A new software “load” was delivered to the ship control systems last week.
“I expect that will be the load we’ll take to sea,” Stackley said. “And right now we are continuing down the checklist in terms of completing the test program. We’ll do a check in terms of readiness for sea, and when we’re green we’ll follow suit and get underway. And it’ll be a healthy underway period. We plan on a 7-day underway period for the first builder’s sea trials to shake it down as extensively as possible. In December, if we’re ready.”
How the ship does in the initial sea trials, Stackley said, will determine the ship’s delivery date in the spring.
“We’ve got a builder’s sea trial with a notional start of the 7th of December,” he said. “That is the critical milestone in terms of being able to deliver in the spring. We need a successful trial. We’ll learn things from the trial, we always do. First-of-class, we expect to learn a lot.
“We’ll come back off the trial, we’ll generate trial cards that identify deficiencies – it could be in terms of hardware, it could be in terms of software. But we take the full sea trial and schedule of test events, grade ourselves, bring the ship back, we correct the deficiencies, and then we get underway.”
With so much new technology involved, the ship will carry out a second set of builder’s sea trials before the Navy’s Board of Inspection and Survey comes aboard for acceptance trials. The scheduling of the second set of trials, Stackley said, “will be dependent on the issues we identify on the first builder’s trials.
“We have to hurdle the holidays, deal with weather-related impacts before getting back underway. Then after that second trial, having worked off issues from the first trial, that will give us the green light to go to acceptance trials.
“It becomes a trial-driven schedule, from the point in time we get underway for the first sea trials.”
During the week-long initial sea trials, the Zumwalt will be coming back to nearby Portland, Maine, several times to let off engineers who’s role in the tests is complete and take on others. Portland is easier for a ship to get in and out of quickly, but at the conclusion of the trials, the ship will head back up the narrow Kennebec River to return to the Bath shipyard.
Stackley noted that, as planned, the Zumwalt will not be complete and ready for operations when it leaves Bath next year for its home port of San Diego.

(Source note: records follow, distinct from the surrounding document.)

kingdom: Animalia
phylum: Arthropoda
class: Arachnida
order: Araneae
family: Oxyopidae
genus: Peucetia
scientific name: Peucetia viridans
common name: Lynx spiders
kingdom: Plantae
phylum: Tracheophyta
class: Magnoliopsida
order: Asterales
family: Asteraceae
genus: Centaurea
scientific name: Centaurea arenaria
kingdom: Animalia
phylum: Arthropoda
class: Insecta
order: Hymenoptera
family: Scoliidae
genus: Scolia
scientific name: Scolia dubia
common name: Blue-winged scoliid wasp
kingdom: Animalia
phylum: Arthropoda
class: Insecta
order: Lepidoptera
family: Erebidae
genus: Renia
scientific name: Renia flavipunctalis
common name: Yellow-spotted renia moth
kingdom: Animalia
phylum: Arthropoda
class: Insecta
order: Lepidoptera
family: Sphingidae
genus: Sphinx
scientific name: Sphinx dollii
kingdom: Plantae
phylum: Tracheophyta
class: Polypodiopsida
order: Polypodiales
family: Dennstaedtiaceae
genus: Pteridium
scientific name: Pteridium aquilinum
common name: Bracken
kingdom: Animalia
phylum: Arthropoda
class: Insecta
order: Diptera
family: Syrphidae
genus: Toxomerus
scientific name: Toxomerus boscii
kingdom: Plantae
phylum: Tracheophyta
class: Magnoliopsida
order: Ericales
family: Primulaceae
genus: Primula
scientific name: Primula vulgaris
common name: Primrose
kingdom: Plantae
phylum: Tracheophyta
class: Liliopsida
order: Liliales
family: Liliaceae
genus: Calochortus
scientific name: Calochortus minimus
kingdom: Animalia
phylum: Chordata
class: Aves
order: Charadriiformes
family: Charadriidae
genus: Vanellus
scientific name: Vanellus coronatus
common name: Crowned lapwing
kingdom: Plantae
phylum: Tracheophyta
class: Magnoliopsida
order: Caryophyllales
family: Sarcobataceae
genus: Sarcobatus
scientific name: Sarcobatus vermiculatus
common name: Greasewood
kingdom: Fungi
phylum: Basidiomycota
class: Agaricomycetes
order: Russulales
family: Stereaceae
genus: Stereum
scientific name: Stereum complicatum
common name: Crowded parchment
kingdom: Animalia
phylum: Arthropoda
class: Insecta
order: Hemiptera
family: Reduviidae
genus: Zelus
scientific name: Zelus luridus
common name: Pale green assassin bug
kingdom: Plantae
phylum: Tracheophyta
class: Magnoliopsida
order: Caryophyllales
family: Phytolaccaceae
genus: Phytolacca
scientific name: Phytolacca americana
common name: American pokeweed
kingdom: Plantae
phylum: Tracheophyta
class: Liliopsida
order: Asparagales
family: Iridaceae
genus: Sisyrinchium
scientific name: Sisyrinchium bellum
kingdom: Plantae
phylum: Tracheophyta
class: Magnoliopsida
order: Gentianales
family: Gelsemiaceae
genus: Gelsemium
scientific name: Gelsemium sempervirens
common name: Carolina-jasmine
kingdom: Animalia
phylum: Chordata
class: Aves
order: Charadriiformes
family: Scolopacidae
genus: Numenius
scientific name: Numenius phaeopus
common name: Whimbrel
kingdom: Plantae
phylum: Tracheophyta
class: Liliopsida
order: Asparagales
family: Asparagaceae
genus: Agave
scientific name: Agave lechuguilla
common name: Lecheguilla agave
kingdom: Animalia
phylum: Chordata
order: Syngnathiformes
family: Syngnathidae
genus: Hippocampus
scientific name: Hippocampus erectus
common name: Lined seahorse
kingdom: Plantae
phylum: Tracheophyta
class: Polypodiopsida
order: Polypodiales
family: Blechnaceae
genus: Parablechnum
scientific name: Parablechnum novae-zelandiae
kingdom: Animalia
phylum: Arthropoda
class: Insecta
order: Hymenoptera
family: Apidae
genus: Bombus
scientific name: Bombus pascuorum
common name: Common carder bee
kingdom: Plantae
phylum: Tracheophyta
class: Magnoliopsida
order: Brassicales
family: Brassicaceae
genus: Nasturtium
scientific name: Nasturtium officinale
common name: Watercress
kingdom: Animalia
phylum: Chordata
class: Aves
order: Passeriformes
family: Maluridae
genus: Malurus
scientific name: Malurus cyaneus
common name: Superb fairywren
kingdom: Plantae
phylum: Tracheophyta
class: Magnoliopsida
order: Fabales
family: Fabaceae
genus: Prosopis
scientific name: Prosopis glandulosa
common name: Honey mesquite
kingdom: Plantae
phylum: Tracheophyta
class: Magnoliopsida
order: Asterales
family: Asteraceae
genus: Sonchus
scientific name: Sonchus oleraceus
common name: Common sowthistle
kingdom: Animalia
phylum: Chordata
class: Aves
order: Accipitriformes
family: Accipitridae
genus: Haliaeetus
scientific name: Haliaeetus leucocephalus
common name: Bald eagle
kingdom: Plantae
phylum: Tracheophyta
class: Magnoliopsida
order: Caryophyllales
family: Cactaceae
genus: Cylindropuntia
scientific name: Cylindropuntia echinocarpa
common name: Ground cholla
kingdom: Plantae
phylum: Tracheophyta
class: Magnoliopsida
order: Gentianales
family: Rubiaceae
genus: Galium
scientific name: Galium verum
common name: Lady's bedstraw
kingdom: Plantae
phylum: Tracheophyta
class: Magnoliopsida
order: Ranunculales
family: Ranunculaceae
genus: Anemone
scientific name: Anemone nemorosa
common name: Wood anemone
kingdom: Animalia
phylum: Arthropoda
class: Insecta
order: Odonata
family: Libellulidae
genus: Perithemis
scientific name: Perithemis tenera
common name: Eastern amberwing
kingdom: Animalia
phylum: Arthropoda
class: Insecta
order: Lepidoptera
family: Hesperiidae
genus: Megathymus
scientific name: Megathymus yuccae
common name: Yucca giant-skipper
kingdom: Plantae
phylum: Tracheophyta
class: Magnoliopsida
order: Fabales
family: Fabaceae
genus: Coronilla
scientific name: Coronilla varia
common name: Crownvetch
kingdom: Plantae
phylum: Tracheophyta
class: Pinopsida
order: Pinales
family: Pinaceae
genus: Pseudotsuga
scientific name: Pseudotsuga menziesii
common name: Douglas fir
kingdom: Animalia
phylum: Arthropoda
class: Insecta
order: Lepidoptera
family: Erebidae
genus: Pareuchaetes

While nearly all of the ship’s hull, mechanical and electrical systems will be installed in Maine, most of the mission systems, including combat systems, radars and other sensors, will be completed in California.
“This two-phased delivery approach has been in place since the contract was first struck,” he said, noting that the Navy and its contractors – including Raytheon and BAE – are in discussions now “in terms of scoping the work to ensure there’s no dropped handoff between BIW and the west coast.”
The work for the second delivery phase, he said, will be mostly for mission systems equipment and activation.
Funding for the Zumwalt is essentially complete, Stackley said, including $433 million requested in the yet-to-be-finalized 2016 budget to continue work on the ship.
“I think the funding we need is all programmed. It’s either in our hands or in our budget on the Hill,” Stackley said. “We have a pretty healthy post-delivery test and trials budget. There’s always risk with a first-of-class, we might have identified things that were not anticipated. But our understanding of the scope of work is matched by the budget that we have either in hand or is in the 2016 request.”
Two other Zumwalt-class ships, the Michael Monsoor and Lyndon B. Johnson, also are under construction at Bath.